PROBLEM TO SOLVE
Keep to the lines from the one with "right shoulder: (96, 48)" through the end of the data, and write them out exactly.

Segment Start: DATA UNDER STUDY

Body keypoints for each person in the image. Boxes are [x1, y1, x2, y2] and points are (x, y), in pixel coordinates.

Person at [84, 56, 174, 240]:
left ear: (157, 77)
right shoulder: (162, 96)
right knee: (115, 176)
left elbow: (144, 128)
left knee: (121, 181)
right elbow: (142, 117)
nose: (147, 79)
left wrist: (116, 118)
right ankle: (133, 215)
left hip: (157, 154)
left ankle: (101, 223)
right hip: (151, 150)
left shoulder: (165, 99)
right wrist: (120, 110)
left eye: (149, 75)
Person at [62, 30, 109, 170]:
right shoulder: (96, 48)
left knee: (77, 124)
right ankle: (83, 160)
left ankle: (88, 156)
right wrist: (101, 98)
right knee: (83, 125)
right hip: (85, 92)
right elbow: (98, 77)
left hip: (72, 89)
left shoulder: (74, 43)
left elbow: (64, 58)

Segment End: DATA UNDER STUDY

REPLY
right shoulder: (96, 48)
left knee: (77, 124)
right ankle: (83, 160)
left ankle: (88, 156)
right wrist: (101, 98)
right knee: (83, 125)
right hip: (85, 92)
right elbow: (98, 77)
left hip: (72, 89)
left shoulder: (74, 43)
left elbow: (64, 58)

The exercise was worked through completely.